Consigne a
Relevez, s'il vous plaît, chaque ligne des enregistrements qui contient le mot « activité ».

Texte
En conflit avec sa mère, Ambre, 17 ans, s’enfuit avec son petit ami en direction du sud de la France où ils s’arrêtent chez Baptiste, que l’adolescente a rencontré sur Internet. Pendant ce temps, Arthur, un réalisateur quadragénaire, débute un nouveau travail de modérateur de contenus pour les réseaux sociaux. Très vite, il est confronté à des images d’une rare violence.

Vous l’aurez compris notre auteur nous raconte successivement deux histoires. Enfin ces deux histoires sont plus imbriquées que cela. Il y a cette adolescente en rupture, qui part un peu à la dérive et qui en fougeant se met en danger. Mais ça elle ne le sait pas encore. Et puis il y a ce type qui au mitan de sa vie s’aperçoit que celle-ci n’est pas celle qu’il avait imaginée. Son couple bat de l’aille et sa carrière ne décolle pas, obligé qu’il est de prendre un job pour bouffer. Un job qui va le bouffer en réalité.

Le point commun entre ces deux-là, les réseaux sociaux. Les réseaux sociaux et tout ce qu’ils peuvent contenir de perversité. Les prédateurs qui rôdent et qui peuvent manipuler nos enfants à travers la toile, à distance, en toute impunité. Des mecs qui gagent la confiance des jeunes filles avant de les rencontrer dans la vraie vie et là qui finissent par montrer leur vrai visage !

 Et puis l’envers du décor que l’on découvre avec ces « éboueurs du net ». Ces gens qui des heures durant sont confrontés à la violence des propos mais surtouts des images que transporte continuellement la toile. Des vidéos de pervers en tout genre, de détraqués mentaux, de terroriste qui décapitent pour un oui pour un non, de malade en mal de reconnaissance prêts à tout et n’importe quoi, au pire surtout pour faire le buzz. Et derrière nos écrans, une armée « d’éboueurs du Web » modère en permanence les réseaux sociaux. Ils font le sale boulot à l’abri de nos regards. Et tous les jours, des dizaines de milliers de personnes, nettoient les réseaux sociaux de leurs contenus les plus choquants. Sévices d’animaux, images dégradantes de pratiques pornographiques particulièrement déviantes, photos d’assassinats commis par des gangs ou des enfoirés de terroristes. Ces tâches peuvent menacer la santé psychologique des modérateurs. Car oui, quand on manipule les poubelles remplies d’ordures en tout genre, on finit forcément par se salir.

Données extraites
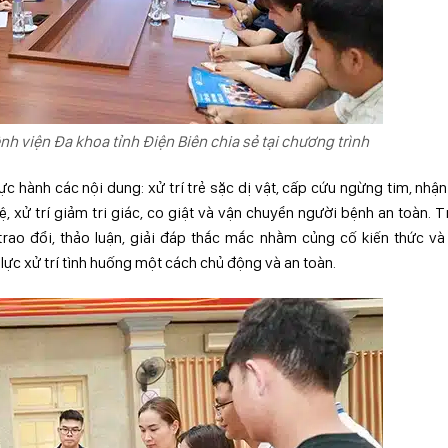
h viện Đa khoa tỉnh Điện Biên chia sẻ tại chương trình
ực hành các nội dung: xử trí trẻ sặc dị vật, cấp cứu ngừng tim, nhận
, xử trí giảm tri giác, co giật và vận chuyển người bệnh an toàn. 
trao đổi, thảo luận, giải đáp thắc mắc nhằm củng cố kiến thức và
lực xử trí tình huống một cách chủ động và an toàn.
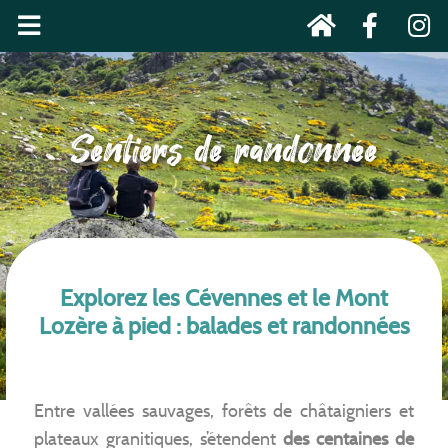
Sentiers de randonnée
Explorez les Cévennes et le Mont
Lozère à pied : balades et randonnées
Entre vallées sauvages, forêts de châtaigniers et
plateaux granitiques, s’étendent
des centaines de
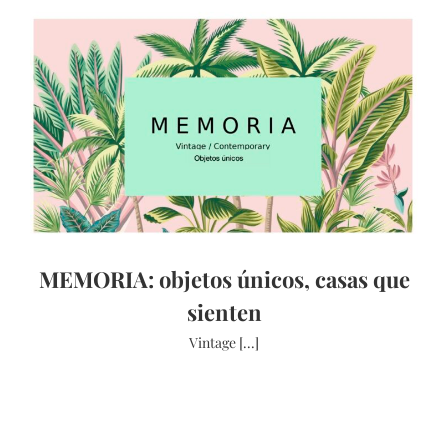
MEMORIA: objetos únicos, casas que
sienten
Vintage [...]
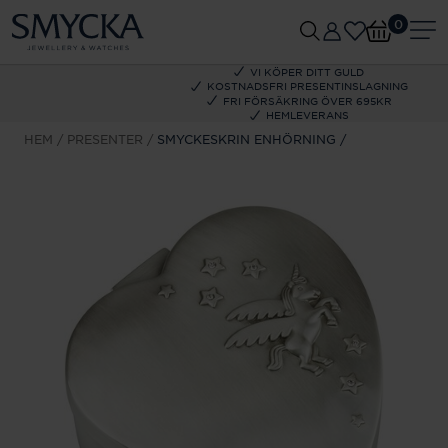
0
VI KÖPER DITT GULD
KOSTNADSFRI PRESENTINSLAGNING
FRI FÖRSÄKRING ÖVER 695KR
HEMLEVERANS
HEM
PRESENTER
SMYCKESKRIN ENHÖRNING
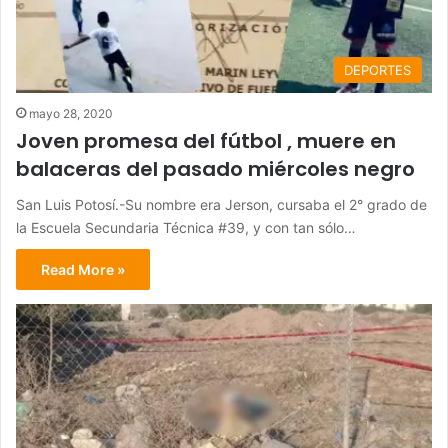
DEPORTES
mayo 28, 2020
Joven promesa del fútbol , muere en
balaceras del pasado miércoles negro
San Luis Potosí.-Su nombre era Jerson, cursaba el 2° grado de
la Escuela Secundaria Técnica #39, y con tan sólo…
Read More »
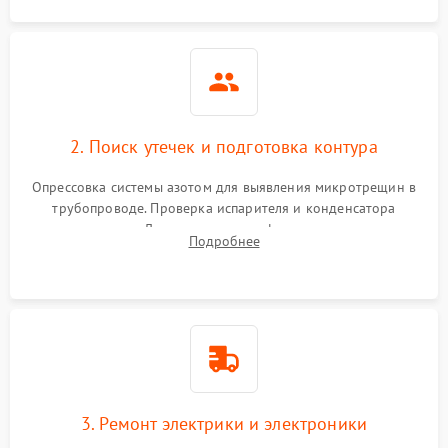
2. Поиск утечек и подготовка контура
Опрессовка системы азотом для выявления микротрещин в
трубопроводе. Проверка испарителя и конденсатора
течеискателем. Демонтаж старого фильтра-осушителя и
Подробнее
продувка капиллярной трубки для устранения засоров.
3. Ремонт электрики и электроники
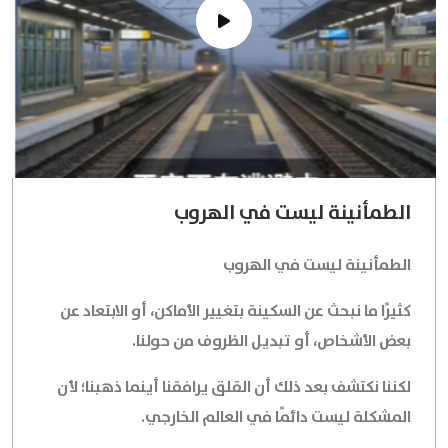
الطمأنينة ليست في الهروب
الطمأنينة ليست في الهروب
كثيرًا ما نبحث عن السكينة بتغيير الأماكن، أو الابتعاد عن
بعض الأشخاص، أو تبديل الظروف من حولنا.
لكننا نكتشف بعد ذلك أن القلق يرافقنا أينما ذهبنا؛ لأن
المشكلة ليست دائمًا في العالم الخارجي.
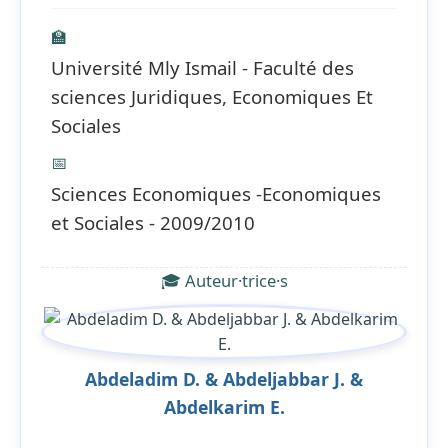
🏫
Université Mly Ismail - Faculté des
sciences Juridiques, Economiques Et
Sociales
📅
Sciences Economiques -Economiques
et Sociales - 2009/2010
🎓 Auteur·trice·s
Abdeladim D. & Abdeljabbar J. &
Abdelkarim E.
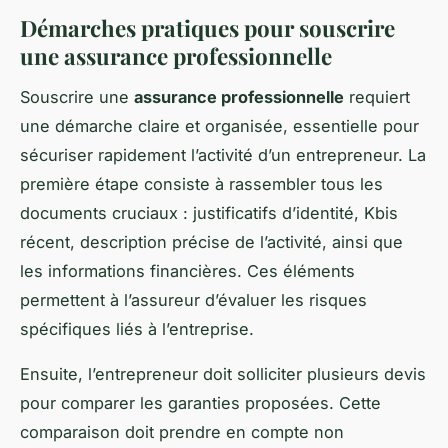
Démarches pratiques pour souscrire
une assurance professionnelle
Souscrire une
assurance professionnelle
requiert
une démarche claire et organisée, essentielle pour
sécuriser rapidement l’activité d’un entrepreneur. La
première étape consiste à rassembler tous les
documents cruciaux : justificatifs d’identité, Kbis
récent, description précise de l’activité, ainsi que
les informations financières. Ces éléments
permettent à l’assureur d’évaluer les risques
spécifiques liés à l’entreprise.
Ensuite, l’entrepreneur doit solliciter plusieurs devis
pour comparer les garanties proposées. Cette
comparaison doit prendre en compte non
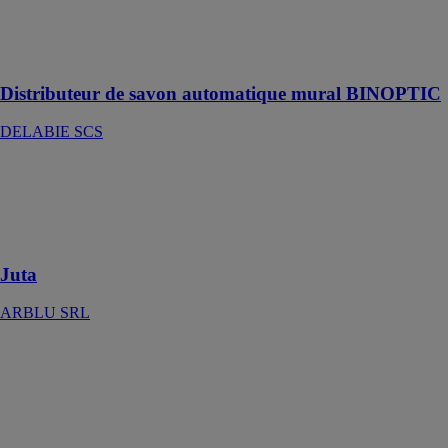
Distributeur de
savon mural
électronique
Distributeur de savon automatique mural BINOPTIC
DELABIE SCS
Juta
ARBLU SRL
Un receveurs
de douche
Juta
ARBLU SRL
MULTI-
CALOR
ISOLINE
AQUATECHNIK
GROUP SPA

Consigne b
Résumez en deux phrases le texte sur les réseaux sociaux.

Corrigé a
sécuriser rapidement l’activité d’un entrepreneur. La
récent, description précise de l’activité, ainsi que

Corrigé b
Le texte présente deux histoires imbriquées : celle d'Ambre, 17 ans, qui s'enfuit vers le sud de la France avec son petit ami après un conflit avec sa mère, et celle d'Arthur, réalisateur quadragénaire qui commence un travail de modérateur de contenus pour les réseaux sociaux. Leur point commun, ce sont les réseaux sociaux, où des prédateurs manipulent les jeunes à distance et où des dizaines de milliers de modérateurs nettoient chaque jour des images violentes, au risque de leur santé psychologique.